What the task requires:
In the material below, list every line carrying the string "спустя".

Data listing:
+---+
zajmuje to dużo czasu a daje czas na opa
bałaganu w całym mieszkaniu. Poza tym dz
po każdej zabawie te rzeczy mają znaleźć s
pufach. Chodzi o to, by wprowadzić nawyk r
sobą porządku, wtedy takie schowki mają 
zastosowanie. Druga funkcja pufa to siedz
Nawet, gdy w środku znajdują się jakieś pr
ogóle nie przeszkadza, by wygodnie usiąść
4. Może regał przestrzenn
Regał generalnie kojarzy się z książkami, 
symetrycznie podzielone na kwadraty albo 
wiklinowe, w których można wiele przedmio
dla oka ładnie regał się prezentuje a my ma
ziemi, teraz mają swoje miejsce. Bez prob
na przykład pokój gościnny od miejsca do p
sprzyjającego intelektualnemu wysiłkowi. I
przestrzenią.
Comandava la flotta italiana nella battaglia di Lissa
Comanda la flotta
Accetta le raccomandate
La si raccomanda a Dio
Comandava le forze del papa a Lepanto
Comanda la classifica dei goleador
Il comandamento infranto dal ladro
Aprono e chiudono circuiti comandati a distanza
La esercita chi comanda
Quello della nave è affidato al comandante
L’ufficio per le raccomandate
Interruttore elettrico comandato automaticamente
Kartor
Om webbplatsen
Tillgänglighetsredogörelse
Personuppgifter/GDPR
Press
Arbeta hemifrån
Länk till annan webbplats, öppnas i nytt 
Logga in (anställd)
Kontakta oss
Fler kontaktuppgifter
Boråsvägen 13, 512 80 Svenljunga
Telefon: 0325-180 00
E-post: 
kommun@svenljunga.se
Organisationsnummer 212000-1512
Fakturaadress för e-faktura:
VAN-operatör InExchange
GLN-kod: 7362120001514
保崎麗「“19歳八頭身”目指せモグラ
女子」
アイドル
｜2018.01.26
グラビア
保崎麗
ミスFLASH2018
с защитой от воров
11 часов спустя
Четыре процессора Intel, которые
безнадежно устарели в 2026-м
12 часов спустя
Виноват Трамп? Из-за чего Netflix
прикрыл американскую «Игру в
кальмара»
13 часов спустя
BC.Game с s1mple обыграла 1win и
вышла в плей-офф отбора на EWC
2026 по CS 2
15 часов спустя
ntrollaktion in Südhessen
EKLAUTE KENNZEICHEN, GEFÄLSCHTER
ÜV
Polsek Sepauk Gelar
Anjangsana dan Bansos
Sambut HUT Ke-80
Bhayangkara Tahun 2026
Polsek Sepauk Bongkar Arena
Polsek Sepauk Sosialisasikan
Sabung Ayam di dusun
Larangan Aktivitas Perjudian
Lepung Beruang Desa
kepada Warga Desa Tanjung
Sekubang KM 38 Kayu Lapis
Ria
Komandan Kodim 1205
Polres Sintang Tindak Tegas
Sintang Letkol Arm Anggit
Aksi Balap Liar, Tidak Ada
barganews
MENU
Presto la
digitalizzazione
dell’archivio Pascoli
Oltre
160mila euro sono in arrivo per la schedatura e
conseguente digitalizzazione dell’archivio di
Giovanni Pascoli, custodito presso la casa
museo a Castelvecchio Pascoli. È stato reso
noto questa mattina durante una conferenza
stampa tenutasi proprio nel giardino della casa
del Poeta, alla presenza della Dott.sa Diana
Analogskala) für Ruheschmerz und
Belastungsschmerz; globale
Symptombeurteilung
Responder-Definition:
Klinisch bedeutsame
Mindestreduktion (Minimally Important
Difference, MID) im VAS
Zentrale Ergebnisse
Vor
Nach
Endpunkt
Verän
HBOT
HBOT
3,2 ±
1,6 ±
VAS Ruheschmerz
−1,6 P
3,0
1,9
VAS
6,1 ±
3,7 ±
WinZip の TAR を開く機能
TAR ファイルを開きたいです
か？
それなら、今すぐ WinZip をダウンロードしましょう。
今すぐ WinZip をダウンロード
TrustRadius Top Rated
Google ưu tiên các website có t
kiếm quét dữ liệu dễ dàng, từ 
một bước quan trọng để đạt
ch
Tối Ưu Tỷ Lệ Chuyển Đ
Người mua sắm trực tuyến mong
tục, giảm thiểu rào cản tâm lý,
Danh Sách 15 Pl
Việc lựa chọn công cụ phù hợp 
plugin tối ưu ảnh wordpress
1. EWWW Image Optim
+---+
Result for this task:
11 часов спустя
12 часов спустя
13 часов спустя
15 часов спустя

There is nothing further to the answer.